Altar cloth set sewn and embroidered by Magda Panos.

The technique of embroidering designs first on one cloth and then cutting it out and sewing it onto another extends the life of the intricate embroidery. Among the historic altar cloth sets in St. George's collection is one stitched in a lily pattern with white and gold beads on red velvet by the late Mrs. Stamatia Stravolemos. The date it was made is unknown, but it is among the church's older altar cloth sets. In the late 1960s or early 1970s, Dena and another woman from the church removed the embroidery from the original background cloth, which had worn out, and sewed the beaded motifs on a new red velvet backing. Dena and Magda remember with reverence the earlier women of the church who were their predecessors and mentors. "These women were great," Dena recalls. Speaking of their embroidery and sewing, she says, "They did great, great work."
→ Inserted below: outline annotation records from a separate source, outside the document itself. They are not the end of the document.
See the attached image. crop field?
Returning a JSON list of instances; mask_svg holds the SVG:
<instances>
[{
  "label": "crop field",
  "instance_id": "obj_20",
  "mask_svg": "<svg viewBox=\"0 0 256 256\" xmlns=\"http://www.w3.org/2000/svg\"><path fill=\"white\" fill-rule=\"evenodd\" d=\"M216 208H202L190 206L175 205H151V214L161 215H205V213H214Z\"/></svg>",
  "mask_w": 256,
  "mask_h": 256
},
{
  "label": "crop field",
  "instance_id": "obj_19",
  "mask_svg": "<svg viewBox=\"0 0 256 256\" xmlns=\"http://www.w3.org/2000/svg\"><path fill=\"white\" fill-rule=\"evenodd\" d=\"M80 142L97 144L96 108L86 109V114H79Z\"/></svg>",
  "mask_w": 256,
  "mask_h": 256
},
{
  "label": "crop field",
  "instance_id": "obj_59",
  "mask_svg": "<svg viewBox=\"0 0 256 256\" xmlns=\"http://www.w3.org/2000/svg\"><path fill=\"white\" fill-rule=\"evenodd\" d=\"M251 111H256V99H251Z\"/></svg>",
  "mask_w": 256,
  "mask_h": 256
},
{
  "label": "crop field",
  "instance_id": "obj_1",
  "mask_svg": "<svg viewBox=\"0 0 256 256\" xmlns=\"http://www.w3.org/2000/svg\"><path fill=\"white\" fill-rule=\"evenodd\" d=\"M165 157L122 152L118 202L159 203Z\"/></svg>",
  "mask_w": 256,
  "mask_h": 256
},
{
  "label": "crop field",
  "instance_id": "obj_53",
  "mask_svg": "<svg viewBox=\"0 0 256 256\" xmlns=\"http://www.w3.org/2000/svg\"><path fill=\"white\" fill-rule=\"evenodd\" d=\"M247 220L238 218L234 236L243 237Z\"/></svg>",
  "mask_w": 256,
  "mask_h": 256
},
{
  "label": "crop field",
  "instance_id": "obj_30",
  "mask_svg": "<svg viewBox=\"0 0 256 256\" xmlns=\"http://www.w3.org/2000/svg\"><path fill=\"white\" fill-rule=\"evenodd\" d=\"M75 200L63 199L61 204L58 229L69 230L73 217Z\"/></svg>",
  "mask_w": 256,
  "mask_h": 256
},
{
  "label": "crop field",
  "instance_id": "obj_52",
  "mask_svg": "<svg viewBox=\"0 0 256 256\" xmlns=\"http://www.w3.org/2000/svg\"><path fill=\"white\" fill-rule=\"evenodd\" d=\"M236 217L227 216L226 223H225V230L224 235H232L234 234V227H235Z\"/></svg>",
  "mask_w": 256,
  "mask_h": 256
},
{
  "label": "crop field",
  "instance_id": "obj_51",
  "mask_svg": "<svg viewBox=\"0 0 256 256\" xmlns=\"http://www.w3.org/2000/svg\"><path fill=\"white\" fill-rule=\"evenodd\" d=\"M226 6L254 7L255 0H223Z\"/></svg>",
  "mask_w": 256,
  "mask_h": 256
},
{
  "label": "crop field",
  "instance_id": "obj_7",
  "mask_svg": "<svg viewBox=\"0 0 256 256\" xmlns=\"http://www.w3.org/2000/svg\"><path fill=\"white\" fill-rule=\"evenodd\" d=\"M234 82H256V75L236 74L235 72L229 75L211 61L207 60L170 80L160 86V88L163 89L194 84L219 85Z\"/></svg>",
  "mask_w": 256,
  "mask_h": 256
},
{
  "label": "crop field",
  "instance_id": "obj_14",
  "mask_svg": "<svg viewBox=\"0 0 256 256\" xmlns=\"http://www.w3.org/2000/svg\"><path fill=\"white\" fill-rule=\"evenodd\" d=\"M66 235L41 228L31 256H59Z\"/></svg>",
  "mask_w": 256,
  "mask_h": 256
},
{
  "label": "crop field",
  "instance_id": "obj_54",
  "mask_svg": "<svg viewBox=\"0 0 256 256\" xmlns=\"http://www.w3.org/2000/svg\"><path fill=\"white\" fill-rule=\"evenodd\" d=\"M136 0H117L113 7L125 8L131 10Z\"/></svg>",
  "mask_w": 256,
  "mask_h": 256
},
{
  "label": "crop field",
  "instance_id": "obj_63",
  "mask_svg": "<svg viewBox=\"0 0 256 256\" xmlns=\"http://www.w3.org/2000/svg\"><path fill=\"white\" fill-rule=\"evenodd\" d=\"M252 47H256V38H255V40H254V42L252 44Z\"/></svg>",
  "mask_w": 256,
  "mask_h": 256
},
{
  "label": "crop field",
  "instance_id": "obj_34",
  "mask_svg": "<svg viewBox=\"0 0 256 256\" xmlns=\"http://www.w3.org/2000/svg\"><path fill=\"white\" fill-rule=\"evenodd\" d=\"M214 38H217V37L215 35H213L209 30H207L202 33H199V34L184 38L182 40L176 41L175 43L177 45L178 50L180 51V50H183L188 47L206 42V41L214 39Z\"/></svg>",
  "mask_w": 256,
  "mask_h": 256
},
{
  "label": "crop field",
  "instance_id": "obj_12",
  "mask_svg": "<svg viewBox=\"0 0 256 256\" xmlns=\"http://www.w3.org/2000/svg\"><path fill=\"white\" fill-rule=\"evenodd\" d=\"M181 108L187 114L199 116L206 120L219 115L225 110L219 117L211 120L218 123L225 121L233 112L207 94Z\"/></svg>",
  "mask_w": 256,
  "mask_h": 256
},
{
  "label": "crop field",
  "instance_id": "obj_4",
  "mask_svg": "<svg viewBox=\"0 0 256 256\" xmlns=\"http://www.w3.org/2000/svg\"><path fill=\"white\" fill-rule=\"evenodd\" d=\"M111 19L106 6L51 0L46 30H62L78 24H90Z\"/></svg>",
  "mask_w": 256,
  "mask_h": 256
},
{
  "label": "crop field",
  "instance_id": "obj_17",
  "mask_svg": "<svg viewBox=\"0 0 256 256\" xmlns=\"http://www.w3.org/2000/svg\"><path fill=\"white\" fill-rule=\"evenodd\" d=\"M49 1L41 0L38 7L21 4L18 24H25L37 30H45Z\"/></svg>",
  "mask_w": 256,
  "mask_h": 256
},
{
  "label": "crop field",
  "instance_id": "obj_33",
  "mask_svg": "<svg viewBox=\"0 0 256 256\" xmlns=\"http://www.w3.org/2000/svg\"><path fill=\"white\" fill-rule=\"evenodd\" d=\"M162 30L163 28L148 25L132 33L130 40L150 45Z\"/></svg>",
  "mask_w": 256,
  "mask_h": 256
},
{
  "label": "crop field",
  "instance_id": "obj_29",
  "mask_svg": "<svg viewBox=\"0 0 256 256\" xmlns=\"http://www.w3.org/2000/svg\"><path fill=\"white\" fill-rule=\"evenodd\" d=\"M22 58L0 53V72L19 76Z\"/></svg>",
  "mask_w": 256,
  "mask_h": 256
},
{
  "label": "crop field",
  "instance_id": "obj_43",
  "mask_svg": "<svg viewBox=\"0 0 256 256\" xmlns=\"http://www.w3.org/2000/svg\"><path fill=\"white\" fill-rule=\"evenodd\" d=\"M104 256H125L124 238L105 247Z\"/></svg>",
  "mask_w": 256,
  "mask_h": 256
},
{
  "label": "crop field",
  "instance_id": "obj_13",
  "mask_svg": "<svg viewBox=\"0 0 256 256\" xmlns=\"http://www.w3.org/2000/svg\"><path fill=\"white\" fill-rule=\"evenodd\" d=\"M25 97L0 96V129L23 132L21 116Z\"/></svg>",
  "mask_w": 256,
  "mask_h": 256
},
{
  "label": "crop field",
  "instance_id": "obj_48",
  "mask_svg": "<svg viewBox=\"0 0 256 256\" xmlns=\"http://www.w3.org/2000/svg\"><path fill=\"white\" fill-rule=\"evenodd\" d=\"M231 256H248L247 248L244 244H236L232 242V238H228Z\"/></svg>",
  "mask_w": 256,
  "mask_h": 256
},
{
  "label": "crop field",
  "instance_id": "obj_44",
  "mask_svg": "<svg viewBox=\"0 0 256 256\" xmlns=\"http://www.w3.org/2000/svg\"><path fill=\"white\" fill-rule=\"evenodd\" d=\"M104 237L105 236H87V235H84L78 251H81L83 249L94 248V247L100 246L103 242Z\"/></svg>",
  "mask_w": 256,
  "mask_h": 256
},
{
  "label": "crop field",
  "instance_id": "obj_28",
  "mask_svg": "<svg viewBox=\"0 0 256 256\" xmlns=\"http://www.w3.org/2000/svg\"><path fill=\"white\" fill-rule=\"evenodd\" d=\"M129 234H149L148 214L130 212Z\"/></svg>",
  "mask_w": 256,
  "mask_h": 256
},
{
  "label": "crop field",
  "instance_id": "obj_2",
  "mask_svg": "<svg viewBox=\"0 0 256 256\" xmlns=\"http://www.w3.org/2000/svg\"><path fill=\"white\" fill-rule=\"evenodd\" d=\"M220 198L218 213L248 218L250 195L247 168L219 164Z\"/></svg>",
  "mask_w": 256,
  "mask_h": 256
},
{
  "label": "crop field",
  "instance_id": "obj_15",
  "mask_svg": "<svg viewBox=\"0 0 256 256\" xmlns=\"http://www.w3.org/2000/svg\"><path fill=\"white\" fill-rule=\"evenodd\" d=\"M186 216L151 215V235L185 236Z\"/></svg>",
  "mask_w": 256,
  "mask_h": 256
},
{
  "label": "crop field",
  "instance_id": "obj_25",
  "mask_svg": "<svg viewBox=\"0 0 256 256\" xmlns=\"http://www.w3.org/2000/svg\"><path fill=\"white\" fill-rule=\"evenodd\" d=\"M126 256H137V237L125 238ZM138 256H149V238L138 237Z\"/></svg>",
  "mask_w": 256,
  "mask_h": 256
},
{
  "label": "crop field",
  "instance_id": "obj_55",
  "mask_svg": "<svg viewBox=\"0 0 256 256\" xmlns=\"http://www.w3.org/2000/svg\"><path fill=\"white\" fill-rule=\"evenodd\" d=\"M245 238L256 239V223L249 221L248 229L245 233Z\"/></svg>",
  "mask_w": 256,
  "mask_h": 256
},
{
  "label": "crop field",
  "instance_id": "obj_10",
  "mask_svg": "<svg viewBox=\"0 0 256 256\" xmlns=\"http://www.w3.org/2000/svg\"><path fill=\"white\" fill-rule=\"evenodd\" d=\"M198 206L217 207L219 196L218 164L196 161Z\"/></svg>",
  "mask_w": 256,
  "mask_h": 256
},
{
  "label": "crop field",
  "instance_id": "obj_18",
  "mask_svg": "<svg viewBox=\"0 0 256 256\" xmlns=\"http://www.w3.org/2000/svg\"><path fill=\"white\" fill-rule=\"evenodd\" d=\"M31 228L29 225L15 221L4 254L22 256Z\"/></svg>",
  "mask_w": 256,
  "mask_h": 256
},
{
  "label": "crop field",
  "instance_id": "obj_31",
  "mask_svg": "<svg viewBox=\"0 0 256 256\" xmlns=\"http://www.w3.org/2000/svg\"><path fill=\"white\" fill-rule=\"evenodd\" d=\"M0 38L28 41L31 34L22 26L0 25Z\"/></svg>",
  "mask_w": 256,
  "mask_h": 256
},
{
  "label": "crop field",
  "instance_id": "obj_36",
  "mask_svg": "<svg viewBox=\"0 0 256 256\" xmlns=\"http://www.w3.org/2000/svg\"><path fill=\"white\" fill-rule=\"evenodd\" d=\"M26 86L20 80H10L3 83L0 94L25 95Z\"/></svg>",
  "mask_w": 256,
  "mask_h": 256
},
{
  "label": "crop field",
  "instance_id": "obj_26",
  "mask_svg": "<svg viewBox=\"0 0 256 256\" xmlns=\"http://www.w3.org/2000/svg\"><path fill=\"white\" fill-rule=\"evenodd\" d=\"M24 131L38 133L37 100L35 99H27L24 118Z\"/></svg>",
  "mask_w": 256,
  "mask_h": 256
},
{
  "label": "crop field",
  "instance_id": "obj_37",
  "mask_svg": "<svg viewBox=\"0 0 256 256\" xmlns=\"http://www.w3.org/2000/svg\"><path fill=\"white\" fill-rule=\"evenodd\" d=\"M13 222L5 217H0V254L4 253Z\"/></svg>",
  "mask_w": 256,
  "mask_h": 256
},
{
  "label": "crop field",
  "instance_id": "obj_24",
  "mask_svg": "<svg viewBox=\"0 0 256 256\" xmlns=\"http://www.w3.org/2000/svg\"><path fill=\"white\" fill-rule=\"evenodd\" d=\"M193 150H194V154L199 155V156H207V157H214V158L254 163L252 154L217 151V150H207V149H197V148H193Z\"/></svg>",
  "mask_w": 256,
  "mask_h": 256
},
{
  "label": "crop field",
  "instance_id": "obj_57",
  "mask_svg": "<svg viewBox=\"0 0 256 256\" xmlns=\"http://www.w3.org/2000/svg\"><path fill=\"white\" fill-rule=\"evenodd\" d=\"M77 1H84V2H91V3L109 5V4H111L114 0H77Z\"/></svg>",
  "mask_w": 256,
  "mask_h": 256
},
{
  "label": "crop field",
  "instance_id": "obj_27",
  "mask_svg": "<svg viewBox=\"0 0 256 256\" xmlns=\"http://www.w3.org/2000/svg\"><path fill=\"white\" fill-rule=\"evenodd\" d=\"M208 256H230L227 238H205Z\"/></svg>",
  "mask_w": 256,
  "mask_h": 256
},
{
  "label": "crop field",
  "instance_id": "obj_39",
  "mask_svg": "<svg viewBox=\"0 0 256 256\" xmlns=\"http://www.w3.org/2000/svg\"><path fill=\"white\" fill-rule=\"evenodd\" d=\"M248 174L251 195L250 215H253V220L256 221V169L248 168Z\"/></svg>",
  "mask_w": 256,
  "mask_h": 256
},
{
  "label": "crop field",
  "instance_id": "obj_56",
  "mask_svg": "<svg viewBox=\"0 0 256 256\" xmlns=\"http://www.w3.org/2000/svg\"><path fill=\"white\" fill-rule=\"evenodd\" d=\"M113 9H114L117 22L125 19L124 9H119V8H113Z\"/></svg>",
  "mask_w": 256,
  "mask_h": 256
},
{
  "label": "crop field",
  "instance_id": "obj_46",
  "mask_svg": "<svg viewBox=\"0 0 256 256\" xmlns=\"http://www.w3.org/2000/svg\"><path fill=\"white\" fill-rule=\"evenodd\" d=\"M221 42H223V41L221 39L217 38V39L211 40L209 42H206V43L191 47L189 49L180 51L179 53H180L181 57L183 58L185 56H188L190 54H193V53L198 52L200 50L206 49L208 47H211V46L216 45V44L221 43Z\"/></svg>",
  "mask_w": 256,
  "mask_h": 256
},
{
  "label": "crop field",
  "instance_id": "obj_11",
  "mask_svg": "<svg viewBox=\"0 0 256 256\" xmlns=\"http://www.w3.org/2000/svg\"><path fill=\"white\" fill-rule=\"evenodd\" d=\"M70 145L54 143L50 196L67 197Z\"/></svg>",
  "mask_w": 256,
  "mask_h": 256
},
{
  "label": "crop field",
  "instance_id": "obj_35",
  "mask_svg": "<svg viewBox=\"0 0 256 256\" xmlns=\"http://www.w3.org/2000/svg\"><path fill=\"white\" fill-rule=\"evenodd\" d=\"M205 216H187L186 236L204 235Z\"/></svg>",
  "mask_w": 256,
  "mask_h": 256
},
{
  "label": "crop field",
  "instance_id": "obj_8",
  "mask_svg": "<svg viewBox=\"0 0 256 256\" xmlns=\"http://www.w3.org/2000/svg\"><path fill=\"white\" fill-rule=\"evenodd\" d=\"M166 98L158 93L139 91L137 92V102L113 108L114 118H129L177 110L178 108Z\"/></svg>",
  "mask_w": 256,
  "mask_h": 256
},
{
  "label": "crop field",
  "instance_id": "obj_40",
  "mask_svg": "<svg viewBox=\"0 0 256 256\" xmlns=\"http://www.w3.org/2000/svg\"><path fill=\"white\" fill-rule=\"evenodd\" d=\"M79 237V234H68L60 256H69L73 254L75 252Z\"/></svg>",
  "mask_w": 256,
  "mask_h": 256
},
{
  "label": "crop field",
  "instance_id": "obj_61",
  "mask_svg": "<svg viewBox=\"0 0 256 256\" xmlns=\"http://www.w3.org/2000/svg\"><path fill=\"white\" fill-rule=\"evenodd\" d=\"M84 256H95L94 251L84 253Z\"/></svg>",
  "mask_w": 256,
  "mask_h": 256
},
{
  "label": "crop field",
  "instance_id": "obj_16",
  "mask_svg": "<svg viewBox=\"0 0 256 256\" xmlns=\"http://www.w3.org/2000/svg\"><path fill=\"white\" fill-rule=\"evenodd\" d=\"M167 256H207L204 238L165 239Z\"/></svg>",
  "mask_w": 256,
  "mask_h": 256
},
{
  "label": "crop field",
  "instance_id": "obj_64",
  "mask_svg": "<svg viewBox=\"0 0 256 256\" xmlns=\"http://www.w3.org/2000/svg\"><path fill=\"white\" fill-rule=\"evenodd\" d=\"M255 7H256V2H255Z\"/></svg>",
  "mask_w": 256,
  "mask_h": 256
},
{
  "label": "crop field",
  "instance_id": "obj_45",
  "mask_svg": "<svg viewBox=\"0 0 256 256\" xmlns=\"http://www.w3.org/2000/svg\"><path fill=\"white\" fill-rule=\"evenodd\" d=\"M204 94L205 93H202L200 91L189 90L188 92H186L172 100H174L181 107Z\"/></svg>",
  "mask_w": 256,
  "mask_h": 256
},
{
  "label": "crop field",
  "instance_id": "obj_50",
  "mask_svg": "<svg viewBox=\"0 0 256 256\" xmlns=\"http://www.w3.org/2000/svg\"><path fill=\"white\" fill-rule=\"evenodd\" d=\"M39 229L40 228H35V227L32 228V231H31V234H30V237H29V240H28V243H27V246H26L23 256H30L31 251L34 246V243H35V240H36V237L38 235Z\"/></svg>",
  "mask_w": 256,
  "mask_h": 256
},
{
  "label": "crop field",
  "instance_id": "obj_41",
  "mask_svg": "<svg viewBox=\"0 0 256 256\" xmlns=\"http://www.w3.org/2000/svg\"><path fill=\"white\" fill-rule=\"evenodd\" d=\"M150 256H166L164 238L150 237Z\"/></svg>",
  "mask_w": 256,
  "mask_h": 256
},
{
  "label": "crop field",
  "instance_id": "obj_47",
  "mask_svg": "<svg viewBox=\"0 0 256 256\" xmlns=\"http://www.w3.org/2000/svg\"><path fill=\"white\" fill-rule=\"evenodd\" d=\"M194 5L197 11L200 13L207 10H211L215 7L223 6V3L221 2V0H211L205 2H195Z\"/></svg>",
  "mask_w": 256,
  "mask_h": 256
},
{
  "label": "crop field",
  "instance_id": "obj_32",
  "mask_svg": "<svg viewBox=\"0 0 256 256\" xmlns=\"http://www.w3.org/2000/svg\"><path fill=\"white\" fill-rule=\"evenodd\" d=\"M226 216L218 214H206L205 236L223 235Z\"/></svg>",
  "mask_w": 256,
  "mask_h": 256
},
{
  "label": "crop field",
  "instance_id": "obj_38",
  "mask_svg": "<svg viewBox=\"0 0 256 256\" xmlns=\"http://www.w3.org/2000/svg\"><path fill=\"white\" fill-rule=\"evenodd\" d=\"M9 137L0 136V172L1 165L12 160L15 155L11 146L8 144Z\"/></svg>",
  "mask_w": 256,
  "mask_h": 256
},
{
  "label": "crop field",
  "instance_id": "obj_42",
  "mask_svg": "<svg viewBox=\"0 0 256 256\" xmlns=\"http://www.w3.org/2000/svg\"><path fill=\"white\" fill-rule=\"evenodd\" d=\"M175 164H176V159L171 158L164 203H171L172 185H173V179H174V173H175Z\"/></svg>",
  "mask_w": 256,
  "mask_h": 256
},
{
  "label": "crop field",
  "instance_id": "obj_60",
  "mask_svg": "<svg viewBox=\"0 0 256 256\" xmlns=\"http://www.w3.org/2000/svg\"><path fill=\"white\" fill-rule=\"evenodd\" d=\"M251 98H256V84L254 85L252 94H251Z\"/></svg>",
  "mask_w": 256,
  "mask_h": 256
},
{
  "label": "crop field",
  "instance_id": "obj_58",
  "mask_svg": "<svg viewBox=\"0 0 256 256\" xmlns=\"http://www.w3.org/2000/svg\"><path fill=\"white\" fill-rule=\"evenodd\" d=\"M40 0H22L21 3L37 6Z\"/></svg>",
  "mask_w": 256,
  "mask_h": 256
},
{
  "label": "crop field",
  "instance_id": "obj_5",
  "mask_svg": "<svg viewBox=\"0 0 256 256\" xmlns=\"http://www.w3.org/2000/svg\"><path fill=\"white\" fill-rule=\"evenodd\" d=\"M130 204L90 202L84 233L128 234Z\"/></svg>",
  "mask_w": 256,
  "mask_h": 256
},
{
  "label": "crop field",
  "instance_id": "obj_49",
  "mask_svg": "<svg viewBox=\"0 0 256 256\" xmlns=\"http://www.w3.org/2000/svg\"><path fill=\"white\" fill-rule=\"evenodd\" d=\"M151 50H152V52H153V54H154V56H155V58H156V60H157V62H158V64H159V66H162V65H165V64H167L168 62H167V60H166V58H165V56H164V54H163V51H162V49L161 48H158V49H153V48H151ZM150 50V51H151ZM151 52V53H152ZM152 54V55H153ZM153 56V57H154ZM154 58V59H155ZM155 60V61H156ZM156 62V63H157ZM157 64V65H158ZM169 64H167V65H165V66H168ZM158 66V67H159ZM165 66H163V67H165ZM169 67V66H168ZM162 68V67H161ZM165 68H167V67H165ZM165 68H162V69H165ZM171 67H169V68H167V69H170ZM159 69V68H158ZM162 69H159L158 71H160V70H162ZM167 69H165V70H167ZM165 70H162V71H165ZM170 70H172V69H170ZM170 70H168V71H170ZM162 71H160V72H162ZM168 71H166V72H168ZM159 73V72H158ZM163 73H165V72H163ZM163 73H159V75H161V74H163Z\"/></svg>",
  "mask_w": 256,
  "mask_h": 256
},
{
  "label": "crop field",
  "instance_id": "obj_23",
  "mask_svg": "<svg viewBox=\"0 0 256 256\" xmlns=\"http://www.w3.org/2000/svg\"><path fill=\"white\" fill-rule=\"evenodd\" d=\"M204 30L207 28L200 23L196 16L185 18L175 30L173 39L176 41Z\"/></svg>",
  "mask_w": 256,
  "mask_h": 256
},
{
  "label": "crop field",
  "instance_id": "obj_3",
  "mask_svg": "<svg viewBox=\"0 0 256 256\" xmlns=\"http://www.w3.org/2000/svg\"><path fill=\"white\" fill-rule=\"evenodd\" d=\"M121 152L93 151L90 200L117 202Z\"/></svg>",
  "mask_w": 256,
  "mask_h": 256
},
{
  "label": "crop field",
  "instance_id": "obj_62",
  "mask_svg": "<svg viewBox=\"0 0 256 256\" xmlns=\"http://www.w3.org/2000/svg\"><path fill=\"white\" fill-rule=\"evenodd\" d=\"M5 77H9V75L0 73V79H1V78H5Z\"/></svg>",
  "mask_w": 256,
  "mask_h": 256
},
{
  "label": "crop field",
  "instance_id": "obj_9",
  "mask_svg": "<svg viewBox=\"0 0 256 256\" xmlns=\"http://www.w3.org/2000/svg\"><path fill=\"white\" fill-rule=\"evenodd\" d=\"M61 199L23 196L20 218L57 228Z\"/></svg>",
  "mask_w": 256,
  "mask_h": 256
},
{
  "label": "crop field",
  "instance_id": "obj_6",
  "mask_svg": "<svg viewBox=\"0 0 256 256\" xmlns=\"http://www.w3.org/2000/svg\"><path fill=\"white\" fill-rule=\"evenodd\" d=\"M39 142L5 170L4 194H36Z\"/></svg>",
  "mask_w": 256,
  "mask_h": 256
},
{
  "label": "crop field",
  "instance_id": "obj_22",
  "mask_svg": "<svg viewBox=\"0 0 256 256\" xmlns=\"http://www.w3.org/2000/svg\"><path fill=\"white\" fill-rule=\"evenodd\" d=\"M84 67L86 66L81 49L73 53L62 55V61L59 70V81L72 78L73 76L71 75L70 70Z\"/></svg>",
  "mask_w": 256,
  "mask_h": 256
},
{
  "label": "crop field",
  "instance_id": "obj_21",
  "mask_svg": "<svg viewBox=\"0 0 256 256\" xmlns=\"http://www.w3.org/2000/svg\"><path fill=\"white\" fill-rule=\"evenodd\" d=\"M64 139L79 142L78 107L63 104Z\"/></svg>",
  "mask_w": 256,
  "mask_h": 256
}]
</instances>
For a white-on-white altar cloth set that is used at Easter time, Magda and Dena worked together. Dena's daughter donated all of the materials, which include a white satin background, with pearly white beads, sequins, braiding, and several other layers of fabric. Dena and Magda designed the set together. Each woman embroidered the crosses and the floral motifs, which they cut out and sewed onto the white satin. Magda worked on the outside motifs, while Dena made the inside ones. The final product is exquisite, glimmering with the talent of these two women and their devotion to their church. Each set contains eleven pieces, including an altar cloth, a cloth that covers the communion bread and one for the wine chalice, a cloth for the Bible, and several others.

Altar cloth set embroidered and sewn by Magda Panos and Dena Kosmitis.

Magda and Dena both participate in St. George's women's auxiliary organizations, the Philoptochos Society and the Daughters of Penelope. The St. George chapter of the Philoptochos Society grew out of an earlier women's organization formed to raise money for the church. Eventually, the group went under the regional diocese and became part of the national Philoptochos network. The Philoptochos Society is the first Christian women's auxiliary women's organization in the United States. Philoptochos translates as "friend of the poor." The organization does philanthropic work, while also supporting the church. Philoptochos has district, national, and international chapters. In diaspora, the society is a natural extension of the tradition in Greece, where all churches have a Philoptochos Society.

In contrast, the Daughters of Penelope originated in the U.S. The Daughters of Penelope, which recently celebrated its 90th anniversary, was founded by a group of women in San Francisco as a women's auxiliary to the men's organization, the American Hellenic Education Progressive Association (AHEPA). Dena explains that Greek immigrants organized AHEPA and Daughters to promote Greek language and heritage in their new home. She says, "It was more so they'd be known, the Greeks, to [allow others to] see what we stand for. To educate the people in the United States." Today, the Daughters of Penelope is an international organization, with chapters in Greece, Cyprus, Canada, and Australia.